PAWS Magazine

 

Issue 47, Fall 2000

 

PAWS intern program helps veterinary students learn ropes of spaying and neutering

Real-life internships don’t get any more real than what Tonia Desautel experienced during her two-week stint at the PAWS companion animal veterinary clinic. Desautel was the most recent veterinary student to complete the internship, designed to give Washington State University (WSU) students an intensive, hands-on experience in a shelter enviroment.

The PAWS companion animal clinic veterinarians are responsible for the health of all of the animals in the shelter. But for many of the WSU interns, it is the constant spaying and neutering of animals that holds the real appeal of the internship. "I came for the surgery experience," says Desautel.

"At school, the students might not get to perform more than a few spays or neuters," says Dr. Katie Steneroden, PAWS Companion Animal Veterinarian. "But at PAWS we perform up to eight a day."

"If we are lucky, we get to do one spay and one neuter our senior year," says Desautel, "so coming here is a great experience."

PAWS has been a leader in the field of early spaying and neutering; altering animals under six months of age. "When the students come here they learn that early spaying and neutering is not only being done, it’s being done safely and easily," explains Steneroden.

"I’m totally pro-early spay and neutering," says Desautel. "They [the animals] handle the anaesthesia so well, and because of their small size the surgery time is cut in half."

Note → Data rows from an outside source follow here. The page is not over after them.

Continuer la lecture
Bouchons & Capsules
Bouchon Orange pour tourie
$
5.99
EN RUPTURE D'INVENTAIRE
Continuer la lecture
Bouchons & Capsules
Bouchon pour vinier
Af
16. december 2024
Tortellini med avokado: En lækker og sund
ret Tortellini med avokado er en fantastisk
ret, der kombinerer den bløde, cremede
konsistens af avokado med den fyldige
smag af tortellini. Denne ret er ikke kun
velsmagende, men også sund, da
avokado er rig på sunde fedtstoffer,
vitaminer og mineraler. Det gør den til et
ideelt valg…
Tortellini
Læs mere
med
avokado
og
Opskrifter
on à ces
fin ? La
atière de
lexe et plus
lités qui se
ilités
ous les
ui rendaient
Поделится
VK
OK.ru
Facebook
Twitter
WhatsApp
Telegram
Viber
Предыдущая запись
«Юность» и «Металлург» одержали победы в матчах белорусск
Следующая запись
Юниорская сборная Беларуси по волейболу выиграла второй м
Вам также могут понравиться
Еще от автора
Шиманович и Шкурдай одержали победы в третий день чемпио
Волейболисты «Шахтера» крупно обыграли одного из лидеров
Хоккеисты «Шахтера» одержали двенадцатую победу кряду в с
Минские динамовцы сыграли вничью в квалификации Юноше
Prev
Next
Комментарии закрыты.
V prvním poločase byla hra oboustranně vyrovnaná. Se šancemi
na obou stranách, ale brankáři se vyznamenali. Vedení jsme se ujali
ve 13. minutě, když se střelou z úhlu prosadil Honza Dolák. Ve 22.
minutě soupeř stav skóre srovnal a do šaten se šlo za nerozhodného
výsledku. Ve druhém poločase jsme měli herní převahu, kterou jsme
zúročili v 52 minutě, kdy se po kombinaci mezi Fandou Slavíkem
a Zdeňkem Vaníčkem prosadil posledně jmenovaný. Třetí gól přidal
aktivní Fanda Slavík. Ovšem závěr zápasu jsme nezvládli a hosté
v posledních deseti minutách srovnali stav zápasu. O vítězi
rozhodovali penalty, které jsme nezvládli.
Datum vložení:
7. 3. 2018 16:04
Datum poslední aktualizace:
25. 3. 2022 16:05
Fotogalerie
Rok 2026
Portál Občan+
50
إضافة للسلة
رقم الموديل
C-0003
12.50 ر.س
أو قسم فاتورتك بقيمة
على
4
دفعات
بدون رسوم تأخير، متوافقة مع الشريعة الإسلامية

The veterinary interns also help out the PAWS vets on their afternoon rounds, caring for the animals in the shelter. "At school they tend to see weird or exotic injuries," says Steneroden. "So here they are excited to see some common ailments and injuries that you find with animals coming into a shelter. Like a plain old wound, or an upper respiratory infection, or ringworm."

Desautel certainly enjoyed working with the staff at the PAWS clinic. "They are awesome," says Desautel. "I’ve never worked with a group who got along so well. They’re good at their jobs and they’re happy with what they’re doing."

Desautel was the last of five veterinary interns that worked at the PAWS clinic in 2000; beginning in January, five new students will work back-to-back internships.